Reproduce the data exactly as it stands.

### Stored data

*** Begin section ***

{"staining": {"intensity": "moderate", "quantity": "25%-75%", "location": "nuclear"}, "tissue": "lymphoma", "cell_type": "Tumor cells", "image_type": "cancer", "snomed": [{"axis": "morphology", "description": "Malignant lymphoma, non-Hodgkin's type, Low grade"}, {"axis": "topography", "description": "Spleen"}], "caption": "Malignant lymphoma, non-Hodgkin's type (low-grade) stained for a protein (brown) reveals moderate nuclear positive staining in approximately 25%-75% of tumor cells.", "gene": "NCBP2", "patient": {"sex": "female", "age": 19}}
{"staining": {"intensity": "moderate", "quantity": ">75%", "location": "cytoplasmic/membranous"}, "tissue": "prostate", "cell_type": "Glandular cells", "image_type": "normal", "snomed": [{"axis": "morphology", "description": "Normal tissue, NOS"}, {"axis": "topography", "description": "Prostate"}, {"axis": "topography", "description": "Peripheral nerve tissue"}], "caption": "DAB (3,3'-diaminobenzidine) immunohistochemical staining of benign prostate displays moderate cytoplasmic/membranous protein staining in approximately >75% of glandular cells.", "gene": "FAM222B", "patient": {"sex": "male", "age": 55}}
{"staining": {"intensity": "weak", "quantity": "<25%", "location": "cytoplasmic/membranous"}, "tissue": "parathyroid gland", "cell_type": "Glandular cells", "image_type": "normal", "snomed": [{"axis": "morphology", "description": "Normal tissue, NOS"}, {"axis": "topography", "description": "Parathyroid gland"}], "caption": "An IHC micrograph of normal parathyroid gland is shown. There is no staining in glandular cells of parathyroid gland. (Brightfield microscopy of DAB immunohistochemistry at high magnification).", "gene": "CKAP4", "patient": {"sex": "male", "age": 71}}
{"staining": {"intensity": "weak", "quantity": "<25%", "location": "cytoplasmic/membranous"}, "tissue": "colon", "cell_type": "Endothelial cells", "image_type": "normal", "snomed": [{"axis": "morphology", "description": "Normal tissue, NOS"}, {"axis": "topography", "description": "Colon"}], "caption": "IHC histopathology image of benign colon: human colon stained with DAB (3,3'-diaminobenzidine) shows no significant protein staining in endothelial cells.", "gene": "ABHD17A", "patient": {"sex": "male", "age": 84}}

*** End section ***

### Your response
{"staining": {"intensity": "moderate", "quantity": "25%-75%", "location": "nuclear"}, "tissue": "lymphoma", "cell_type": "Tumor cells", "image_type": "cancer", "snomed": [{"axis": "morphology", "description": "Malignant lymphoma, non-Hodgkin's type, Low grade"}, {"axis": "topography", "description": "Spleen"}], "caption": "Malignant lymphoma, non-Hodgkin's type (low-grade) stained for a protein (brown) reveals moderate nuclear positive staining in approximately 25%-75% of tumor cells.", "gene": "NCBP2", "patient": {"sex": "female", "age": 19}}
{"staining": {"intensity": "moderate", "quantity": ">75%", "location": "cytoplasmic/membranous"}, "tissue": "prostate", "cell_type": "Glandular cells", "image_type": "normal", "snomed": [{"axis": "morphology", "description": "Normal tissue, NOS"}, {"axis": "topography", "description": "Prostate"}, {"axis": "topography", "description": "Peripheral nerve tissue"}], "caption": "DAB (3,3'-diaminobenzidine) immunohistochemical staining of benign prostate displays moderate cytoplasmic/membranous protein staining in approximately >75% of glandular cells.", "gene": "FAM222B", "patient": {"sex": "male", "age": 55}}
{"staining": {"intensity": "weak", "quantity": "<25%", "location": "cytoplasmic/membranous"}, "tissue": "parathyroid gland", "cell_type": "Glandular cells", "image_type": "normal", "snomed": [{"axis": "morphology", "description": "Normal tissue, NOS"}, {"axis": "topography", "description": "Parathyroid gland"}], "caption": "An IHC micrograph of normal parathyroid gland is shown. There is no staining in glandular cells of parathyroid gland. (Brightfield microscopy of DAB immunohistochemistry at high magnification).", "gene": "CKAP4", "patient": {"sex": "male", "age": 71}}
{"staining": {"intensity": "weak", "quantity": "<25%", "location": "cytoplasmic/membranous"}, "tissue": "colon", "cell_type": "Endothelial cells", "image_type": "normal", "snomed": [{"axis": "morphology", "description": "Normal tissue, NOS"}, {"axis": "topography", "description": "Colon"}], "caption": "IHC histopathology image of benign colon: human colon stained with DAB (3,3'-diaminobenzidine) shows no significant protein staining in endothelial cells.", "gene": "ABHD17A", "patient": {"sex": "male", "age": 84}}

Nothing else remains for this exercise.